LONDON—Irishwoman Anne Enright was awarded the Man Booker Prize for Fiction, one of the literary world’s most prestigious awards, for her family epic “The Gathering” on Tuesday.
The 45-year-old beat favourites Ian McEwan, who won the award in 1998, and Lloyd Jones to the 50,000-pound (72,000-euro, 102,000-dollar) prize, awarded to the best work of fiction by an author from the Commonwealth or the Republic of Ireland.
“The Gathering”, Enright’s fourth novel, traces sexual hurt and redemption through three generations, showing how memories warp and family secrets fester. The book’s narrator, Veronica Hegarty, traces her family history after her brother, Liam, commits suicide by walking into the sea, hoping to make sense of his death.

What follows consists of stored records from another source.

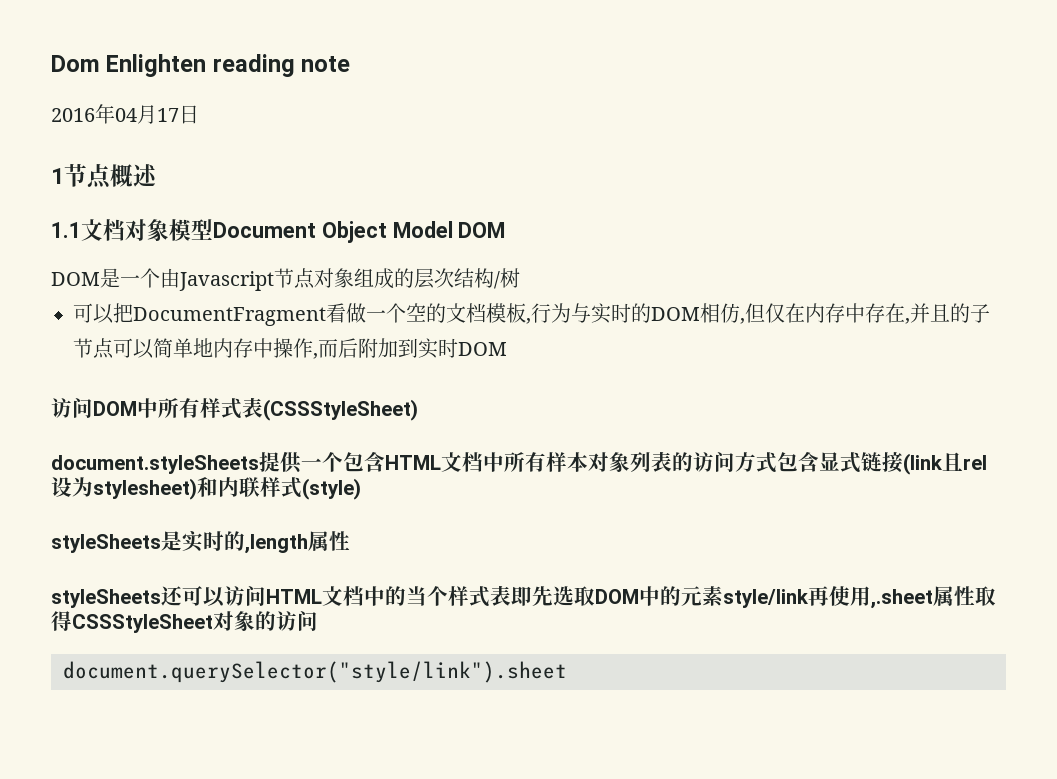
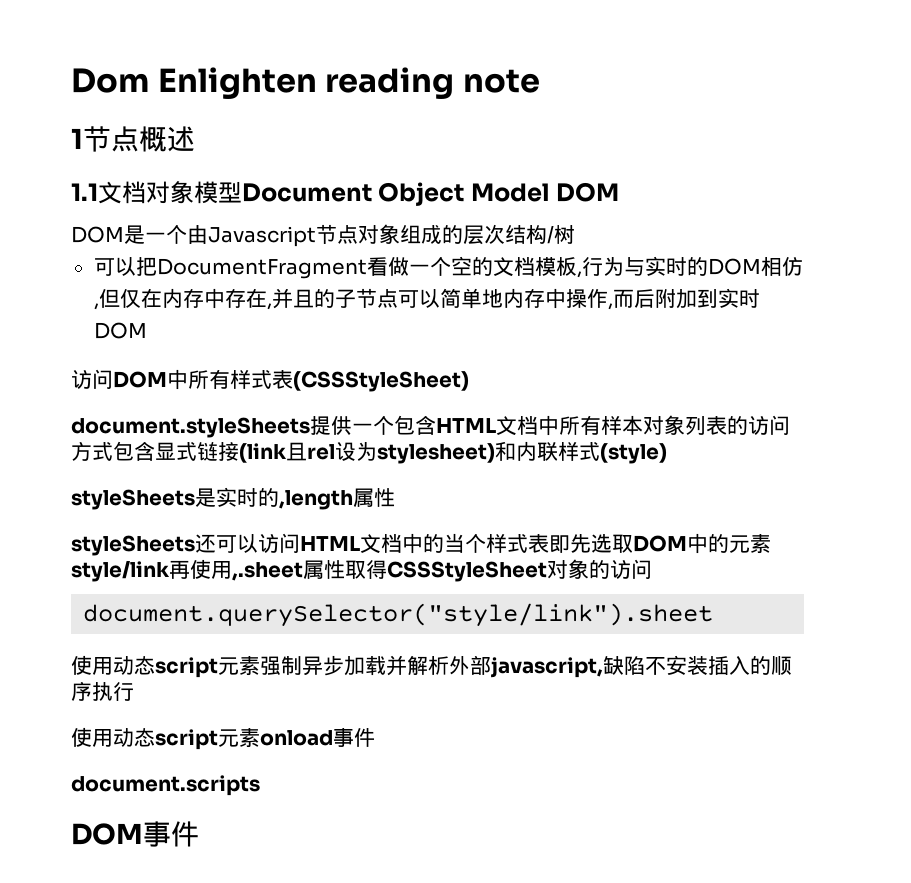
[51,104,199,124] // 2016年04月17日 -> (540, 81) none
(567, 672) none -> [71,655,792,678] [71,681,134,701] [71,727,375,750] [71,775,260,796] [71,821,199,847] // 使用动态script元素强制异步加载并解析外部javascript,缺陷不安装插入的顺序执行 // 使用动态script元素onload事件 // document.scripts // DOM事件

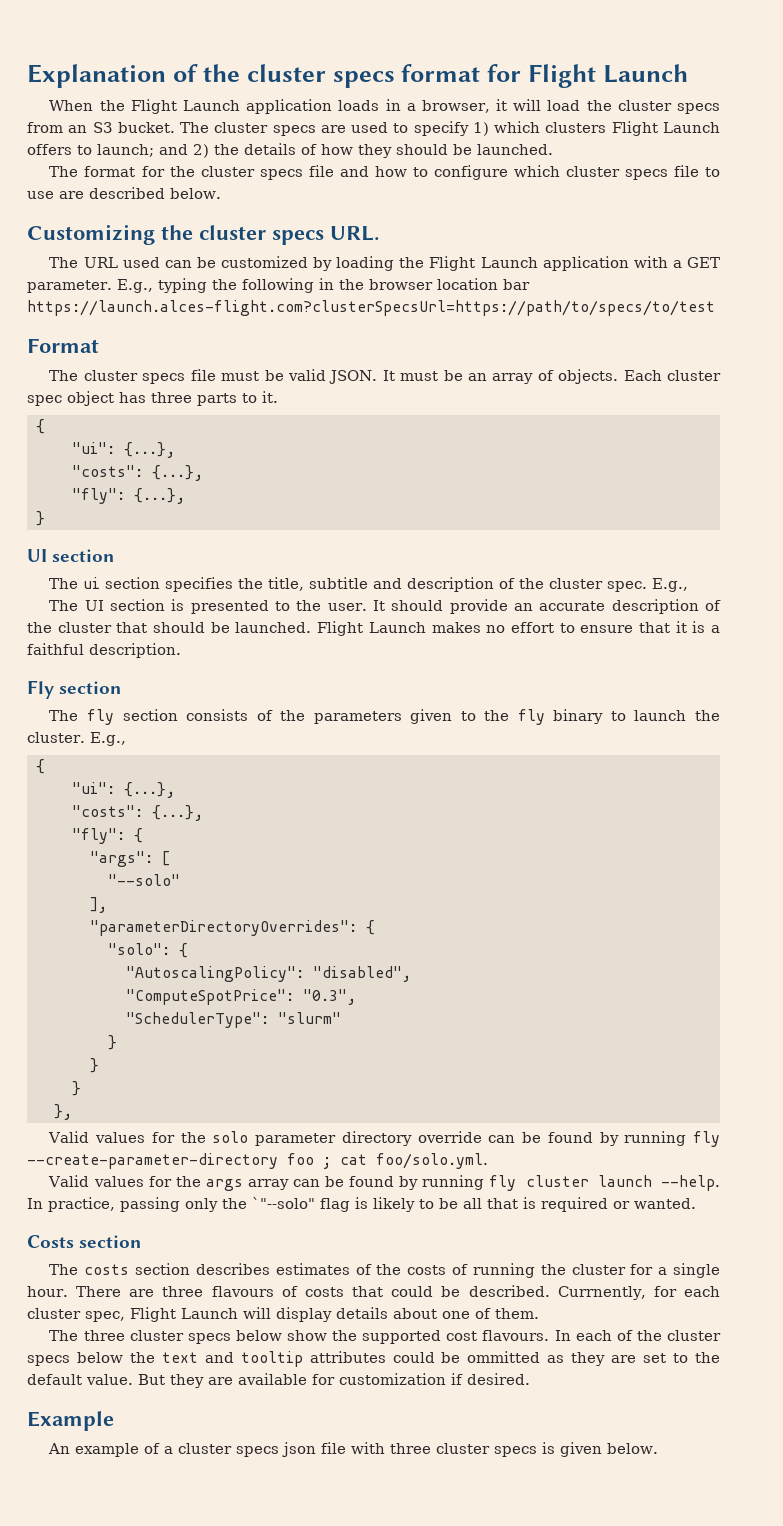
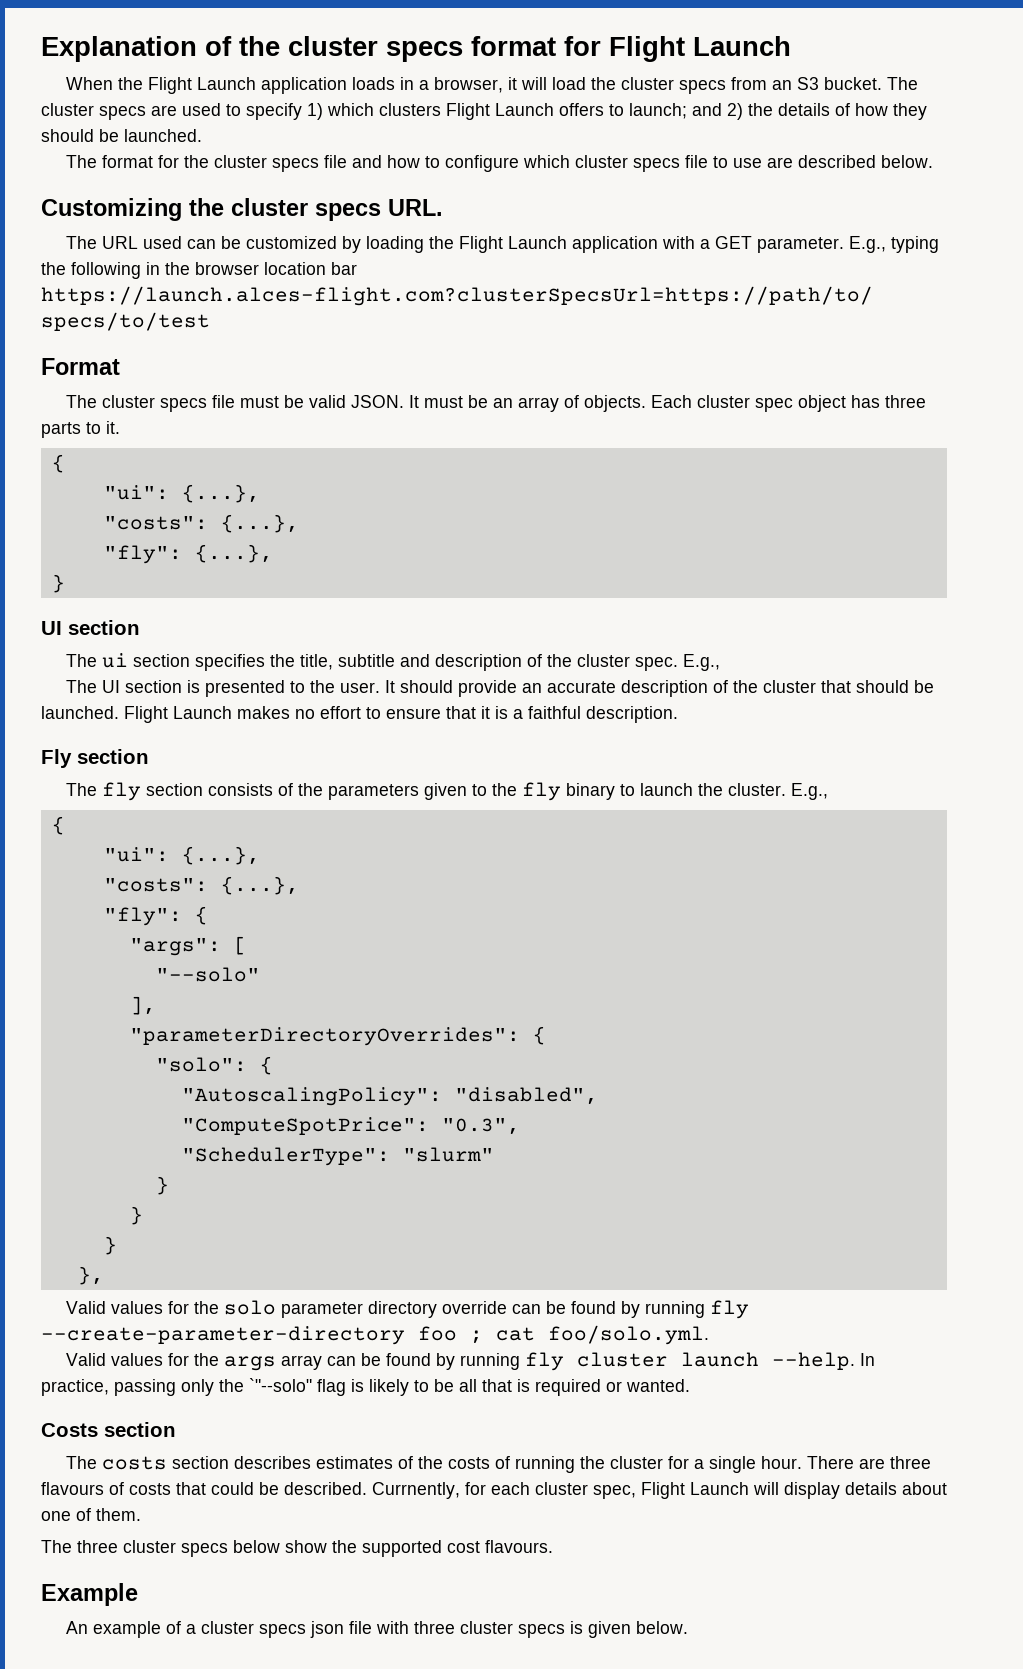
[554,1330,721,1341] [27,1351,720,1367] [27,1373,530,1388] In each of the cluster specs below the text and tooltip attributes could be ommitted as they are set to the default value. But they are available for customization if desired. -> (553, 1546) none

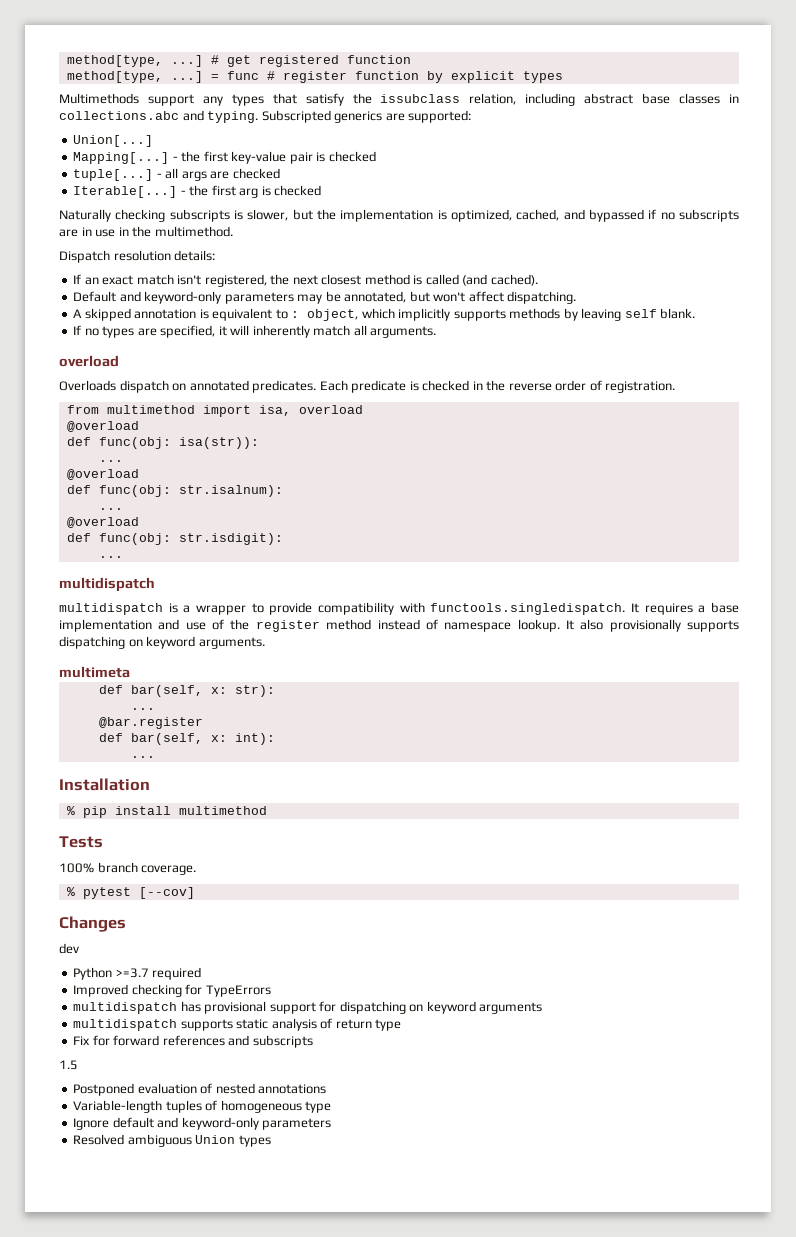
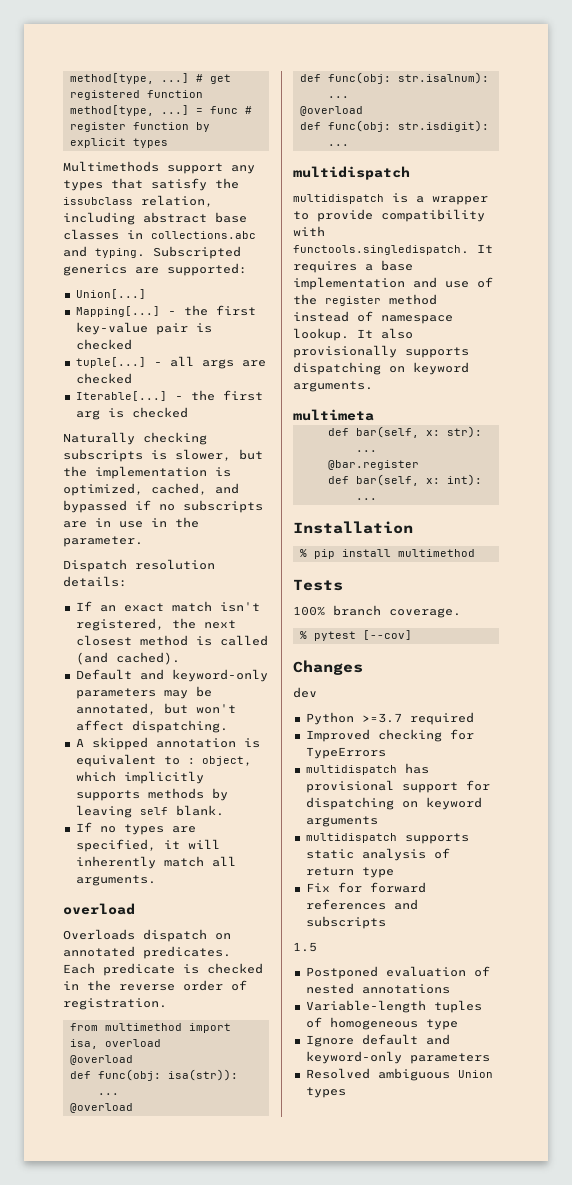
[154,226,233,237] multimethod. -> [63,536,143,547] parameter.

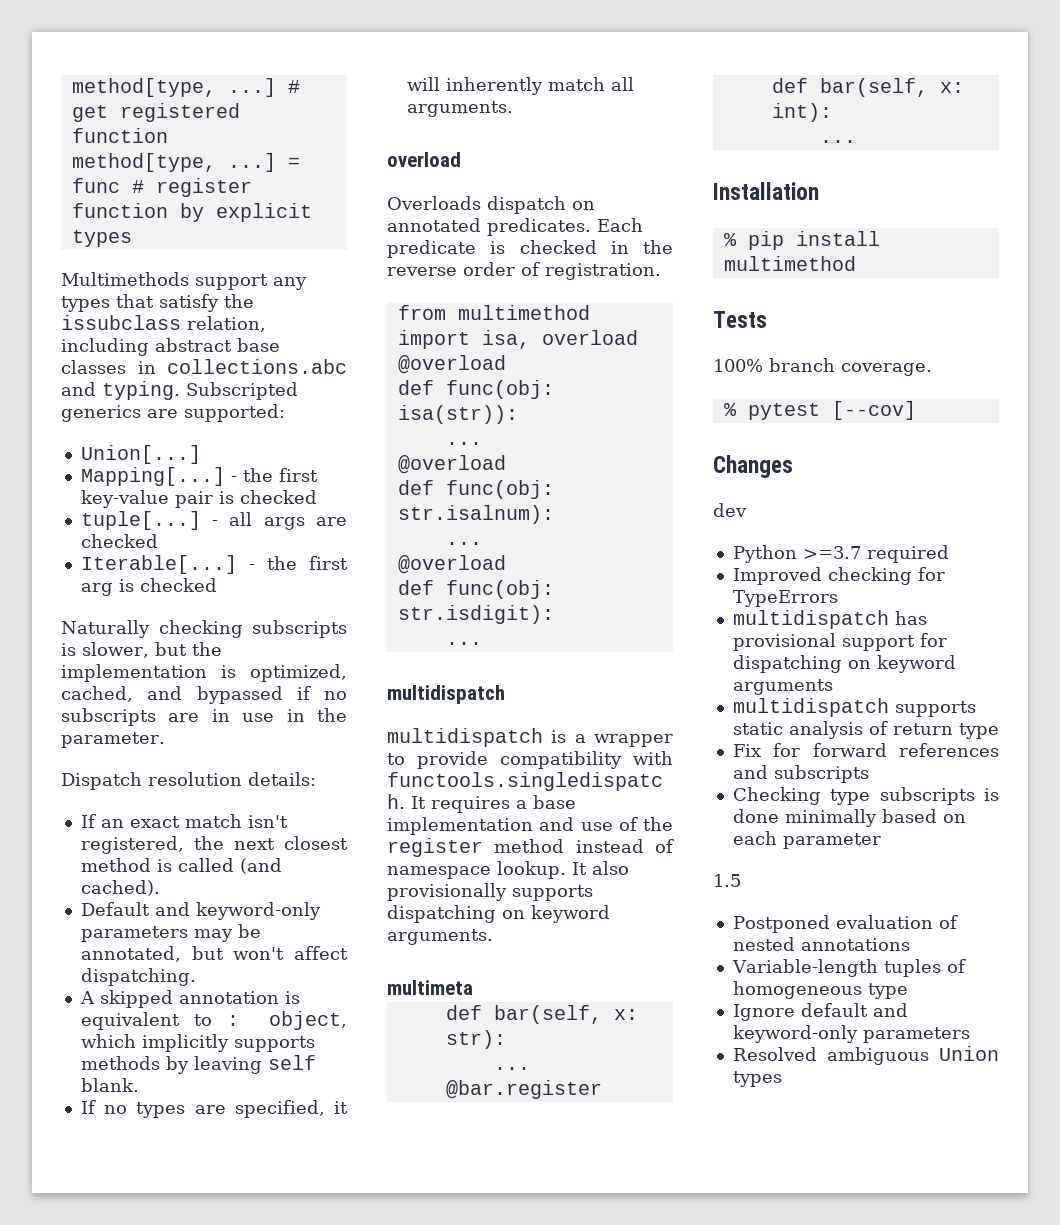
(386, 922) none -> [732,787,999,805] [732,809,966,827] [732,831,881,849] // Checking type subscripts is done minimally based on each parameter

“When people pick up a book they may want something happy that will cheer them up,” Enright said. “In that case, they shouldn’t really pick up my book ... it is the intellectual equivalent of a Hollywood weepie.”
She later told the BBC: “Why go to sad films? Why read a sad book? ... It releases something, or enables something.” Howard Davies, the chair of the judging panel for the prize, hailed the novel as “a powerful, uncomfortable and, at times, angry book.” “We think she is an impressive novelist, we expect to hear a lot more from her. “The book is powerful, it pulls you along and it has an absolutely brilliant ending. It has one of the best last sentences of any novel I have ever read.”
The judges had spent more than two hours deliberating, and Davies said that it had been a “tight decision”, but added that it was eventually unanimous. Aside from Enright’s work, the five books that made the prize’s shortlist were “On Chesil Beach” by Britain’s McEwan; “Mister Pip” by New Zealander Jones; “Animal’s People” by Indra Sinha, “Darkmans” by Britain’s Nicola Barker, and “The Reluctant Fundamentalist” by British-Pakistani Mohsin Hamid.
Of the six, only McEwan had been nominated previous to this year. “Since the shortlist was announced, people have been so fantastic, especially in Ireland,” Enright told the BBC.